Slide the throw bolt assembly into the pre-drilled hole in the edge of the door. Hold the faceplate flat against the door edge, positioned with equal vertical spacing on both sides to the door edge.
Draw an outline of the faceplate positioned in Step 1 on any wood surface overlapped by the faceplate.
Remove the throw bolt assembly from the door. Use a wood chisel or utility knife to remove any excess wood that is preventing the throw bolt faceplate from inserting flush with the door's edge surface.
Reinsert the throw bolt into the pre-drilled hole, pushing the faceplate flush with the door edge surface. Secure the faceplate to the door with the two screws provided.
Hold the exterior lock cylinder next to the door on the exterior side. Feed the tailpiece that extends from the internal surface of the cylinder through the tailpiece hole in the throw bolt arm visible in the door's cylinder hole. Press the deadbolt cylinder against the door surface. While keeping the cylinder pressed into position, insert the key--turning it to insure the throw bolt operates correctly and extends fully when the key is turned. If the throw bolt does not fully extend, remove the cylinder and rotate the tailpiece 180 degrees, then repeat this step until the throw bolt fully extends.

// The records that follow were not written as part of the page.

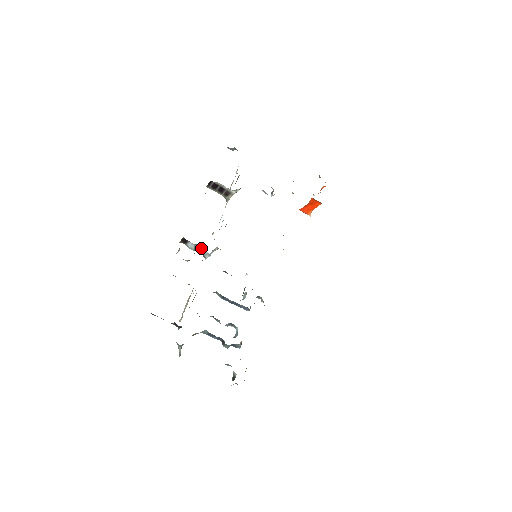
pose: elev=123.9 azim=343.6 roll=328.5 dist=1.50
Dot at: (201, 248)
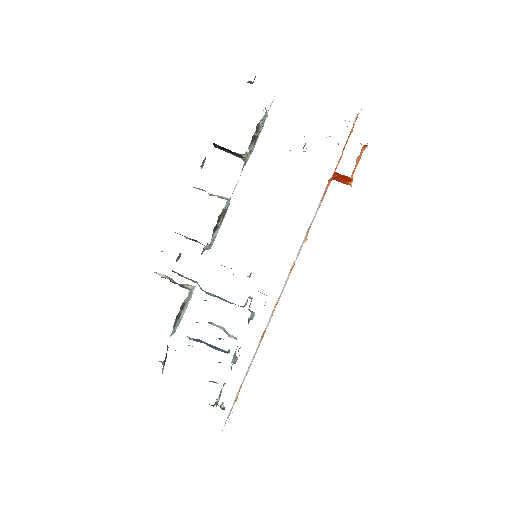
Dot at: (196, 240)
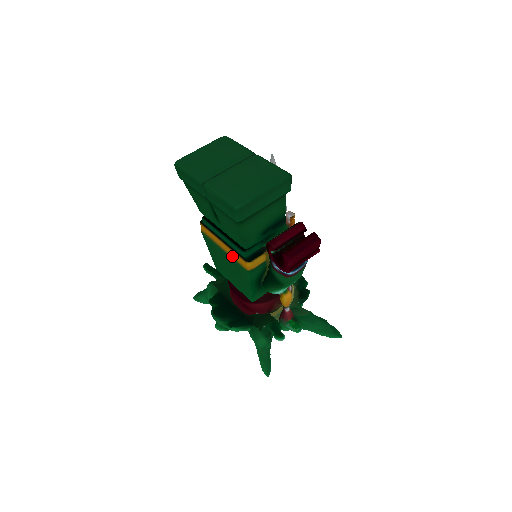
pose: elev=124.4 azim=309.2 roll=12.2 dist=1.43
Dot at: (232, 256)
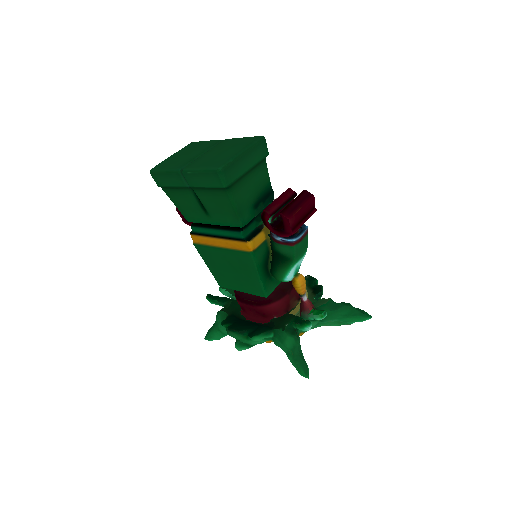
Dot at: (231, 248)
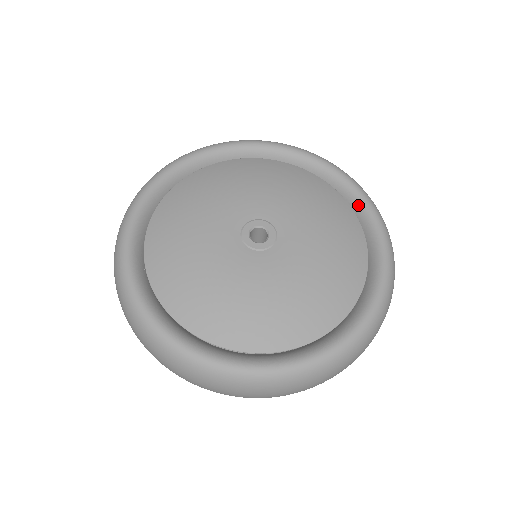
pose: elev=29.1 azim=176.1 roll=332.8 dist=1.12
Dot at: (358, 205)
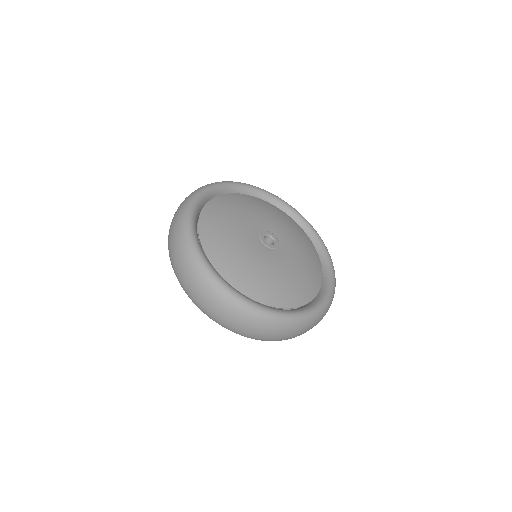
Dot at: (322, 252)
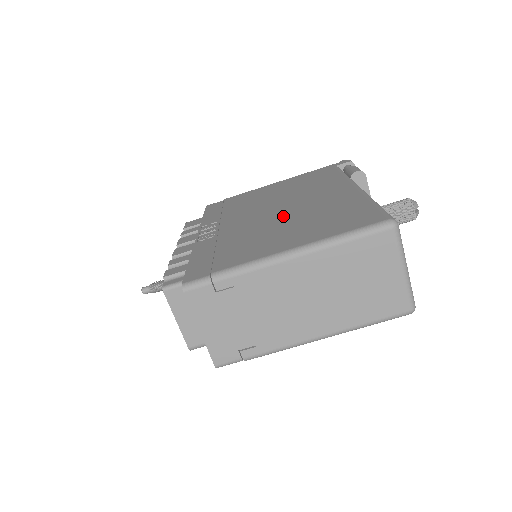
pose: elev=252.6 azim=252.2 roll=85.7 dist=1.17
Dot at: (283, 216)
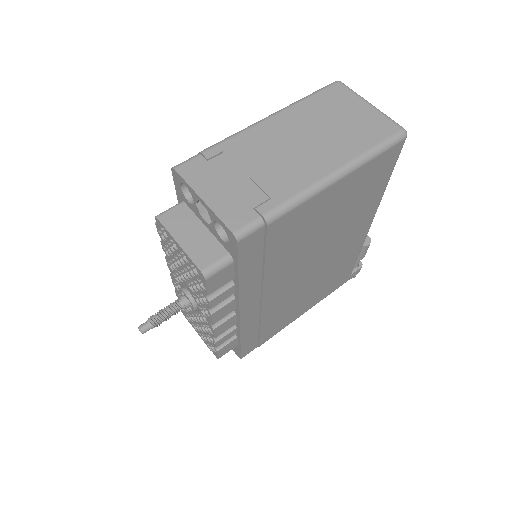
Dot at: occluded
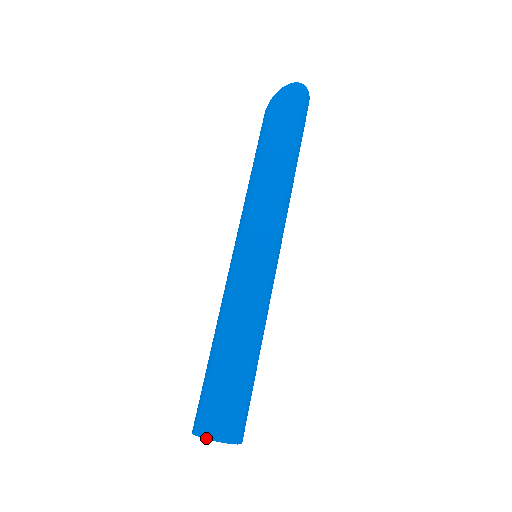
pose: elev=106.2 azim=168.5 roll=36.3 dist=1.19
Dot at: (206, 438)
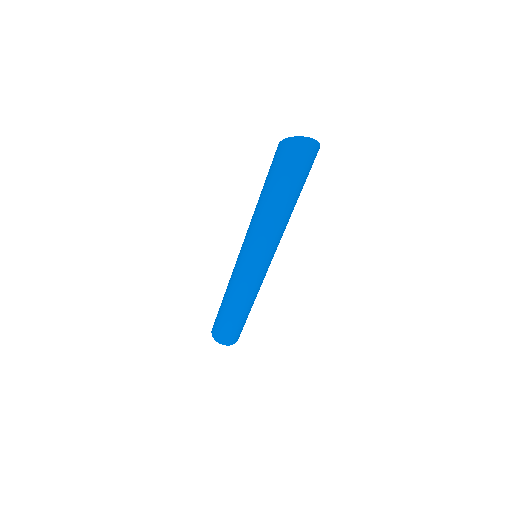
Dot at: (214, 339)
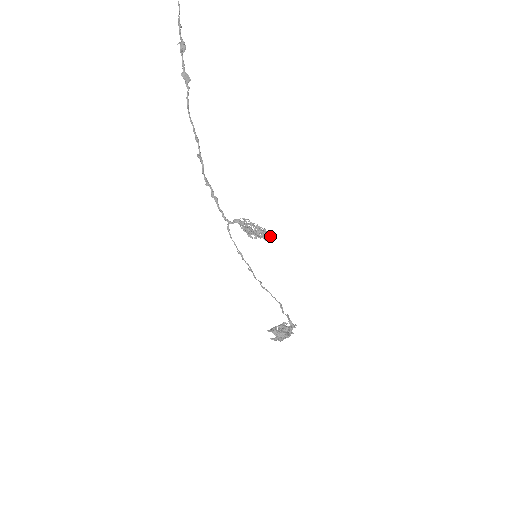
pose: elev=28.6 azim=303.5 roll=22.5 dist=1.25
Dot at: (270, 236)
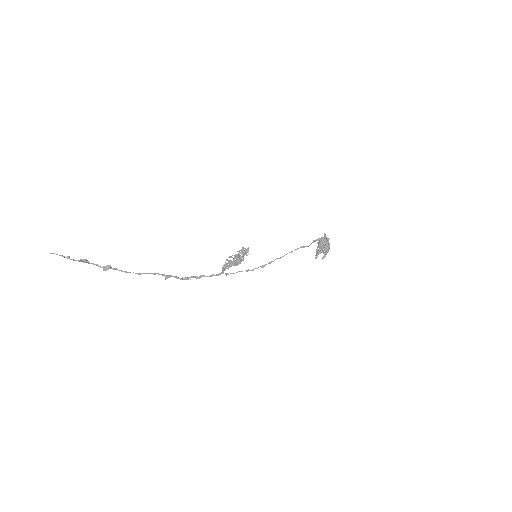
Dot at: (246, 252)
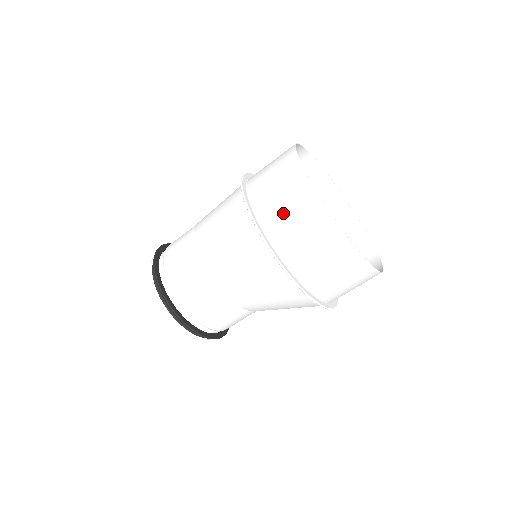
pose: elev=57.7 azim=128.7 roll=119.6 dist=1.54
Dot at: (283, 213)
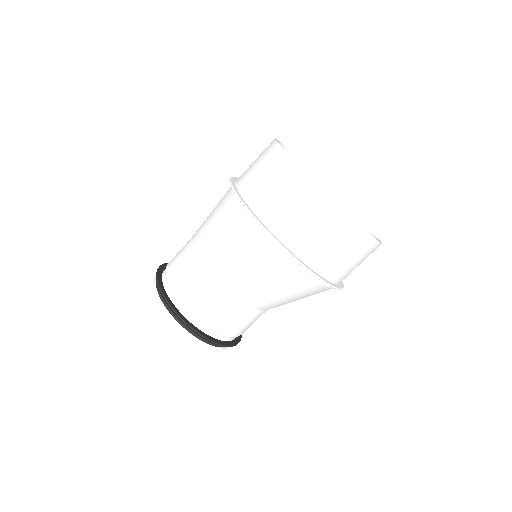
Dot at: (275, 197)
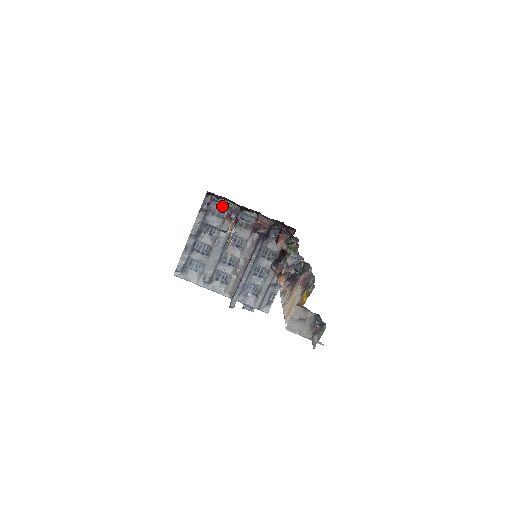
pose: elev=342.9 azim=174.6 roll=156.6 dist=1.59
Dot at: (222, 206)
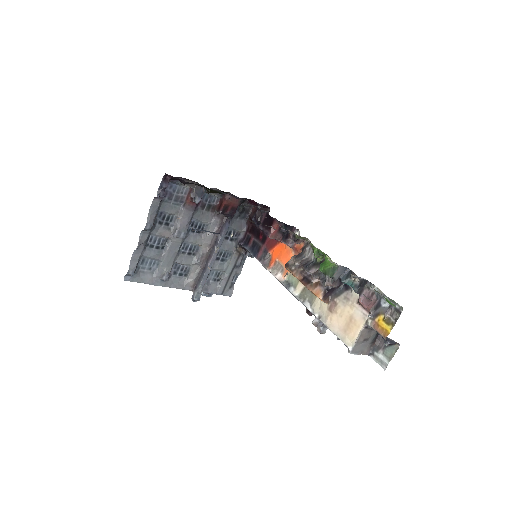
Dot at: (180, 188)
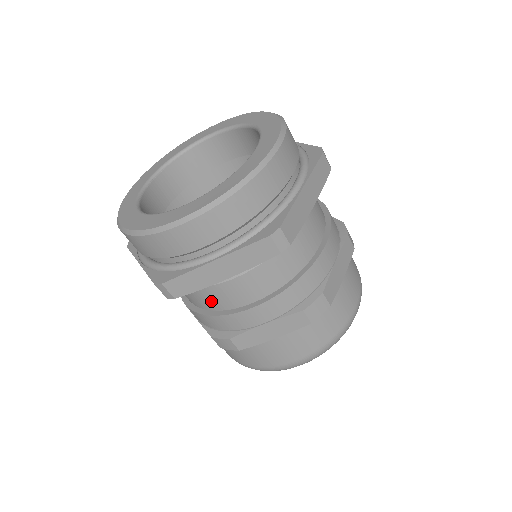
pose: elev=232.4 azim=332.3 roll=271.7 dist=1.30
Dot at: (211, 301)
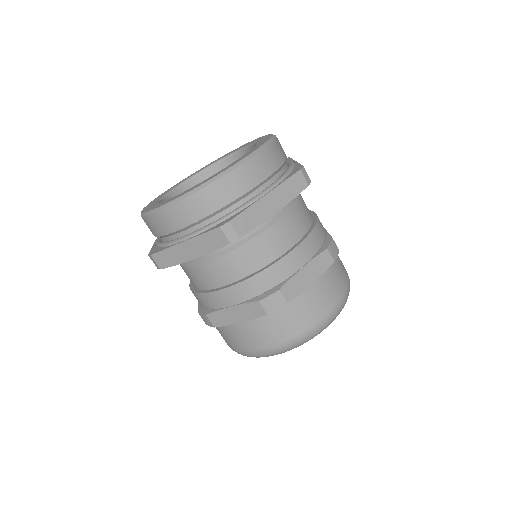
Dot at: (255, 258)
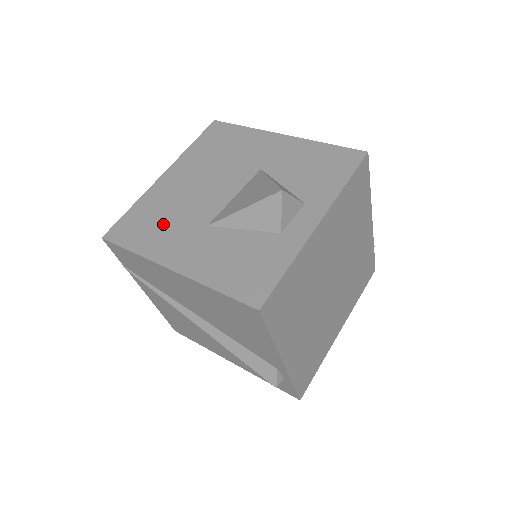
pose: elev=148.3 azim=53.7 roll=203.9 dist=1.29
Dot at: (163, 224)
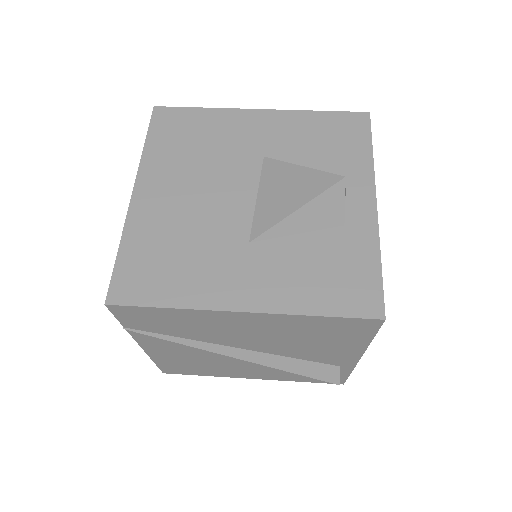
Dot at: (186, 258)
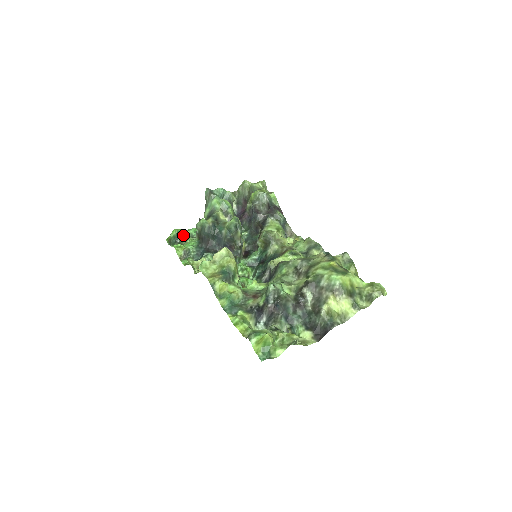
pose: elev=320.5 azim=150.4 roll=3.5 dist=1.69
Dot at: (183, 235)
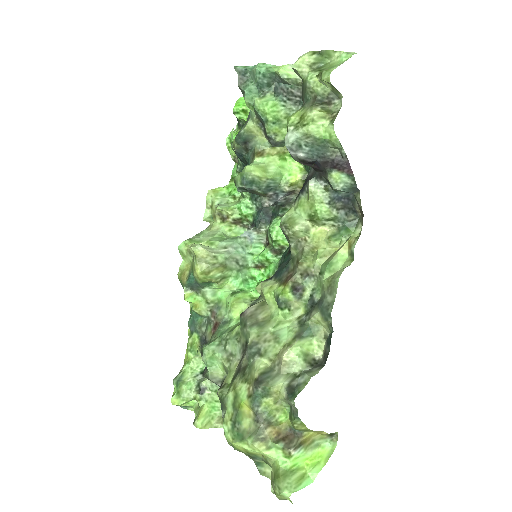
Dot at: (244, 116)
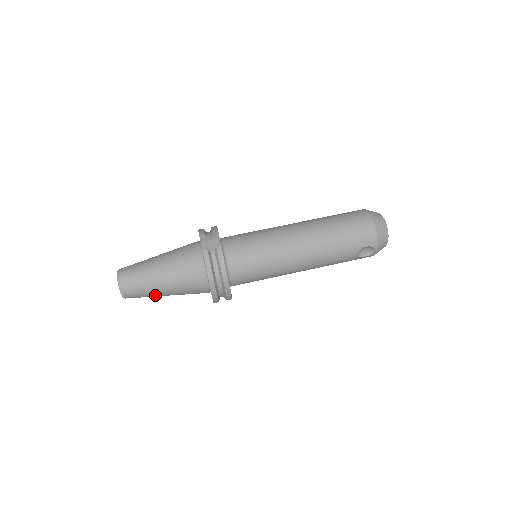
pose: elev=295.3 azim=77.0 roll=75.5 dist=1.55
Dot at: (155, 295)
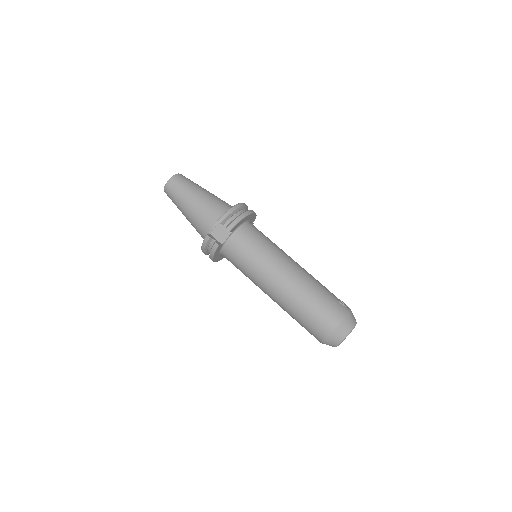
Dot at: occluded
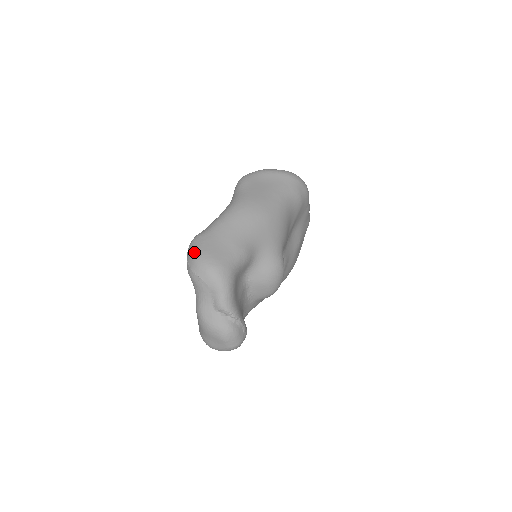
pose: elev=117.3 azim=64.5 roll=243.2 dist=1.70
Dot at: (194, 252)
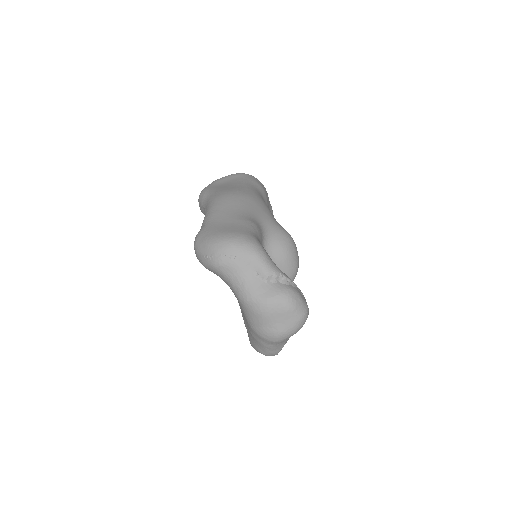
Dot at: (206, 242)
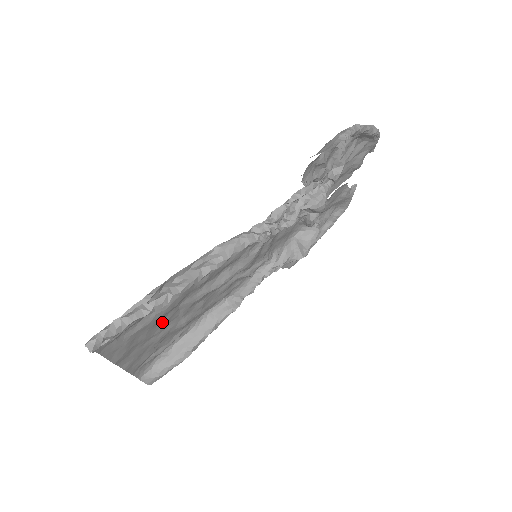
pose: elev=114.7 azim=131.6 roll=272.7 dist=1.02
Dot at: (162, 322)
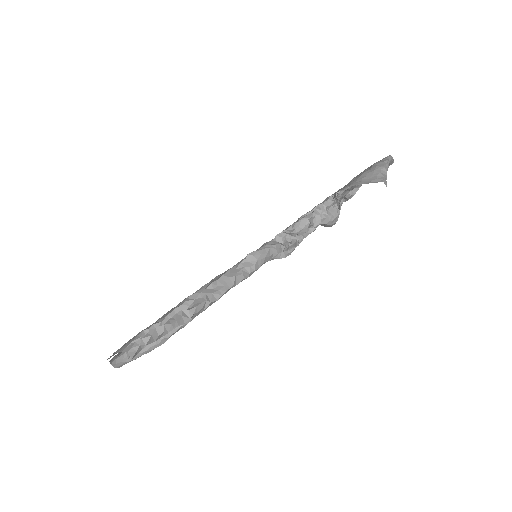
Dot at: occluded
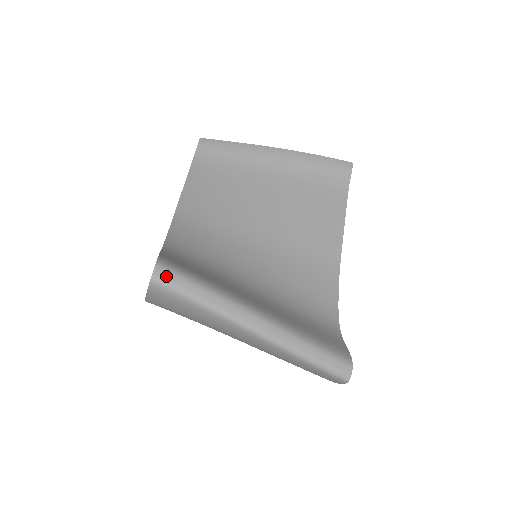
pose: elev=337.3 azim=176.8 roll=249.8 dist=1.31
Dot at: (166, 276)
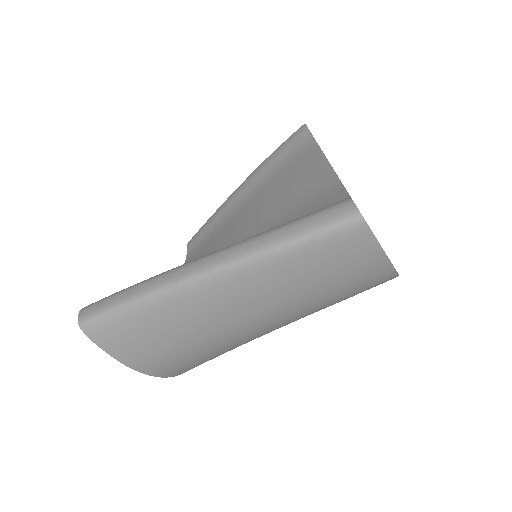
Dot at: (90, 310)
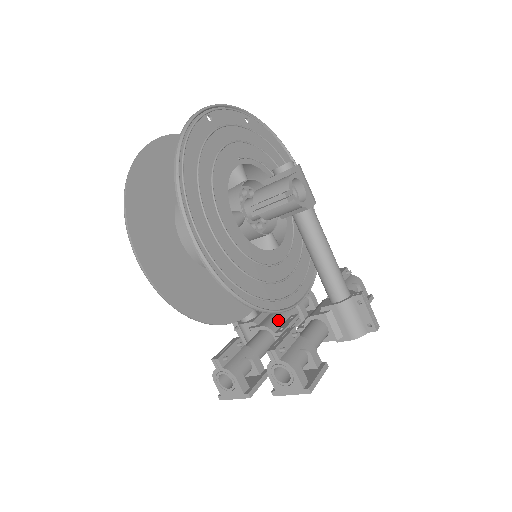
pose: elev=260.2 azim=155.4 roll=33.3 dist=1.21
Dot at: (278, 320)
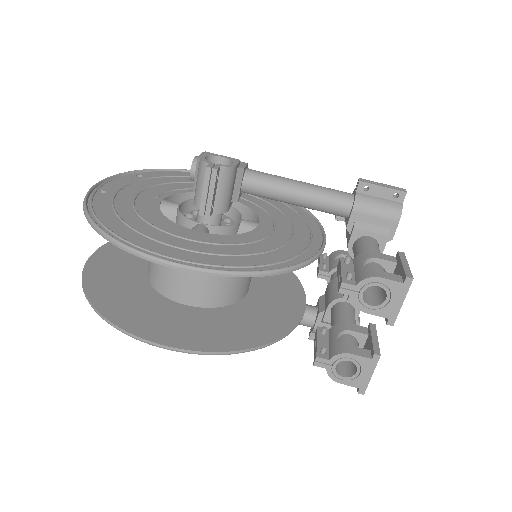
Dot at: (335, 289)
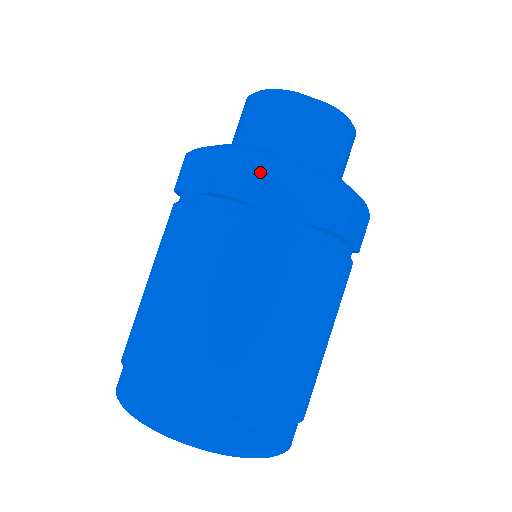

Position the interior deadbolt cylinder next to the door's interior cylinder hole, feeding the end of the tailpiece into the tailpiece slot in interior cylinder. Hold both cylinder sides against the door's interior and exterior surfaces. Insert the two machine bolts provided horizontally into the bolt holes in the interior cylinder and thread them into the exterior cylinder to secure them. Retest both sides of the lock with the key to make certain the throw bolt operates correctly and extends fully when the key is turned.
Retract the throw bolt and close the door.
Insert the key in the interior cylinder and extend the throw bolt to make certain the bolt extends fully and is centered in the strike hole in the jamb.
Center the frame reinforcer plate over the strike hole. Mark the jamb at any point where the inside edge of the reinforcer plate hole overlaps the wood. Use a wood chisel to remove any wood in the strike hole that obstructs the full insertion of the plastic throw bolt cup or the reinforcer plate and strike plate from sitting flush with the jamb surface.
Insert the plastic throw bolt cup in the strike hole. Place the reinforcer plate on top of it, then secure both in place with the provided 3-inch plated wood screws. These long wood screws secure the cup and reinforcer plate through the jamb and into the adjacent wall framing for maximum strength and security.
Attach the strike plate cover to the reinforcer place with the two provided small machine screws.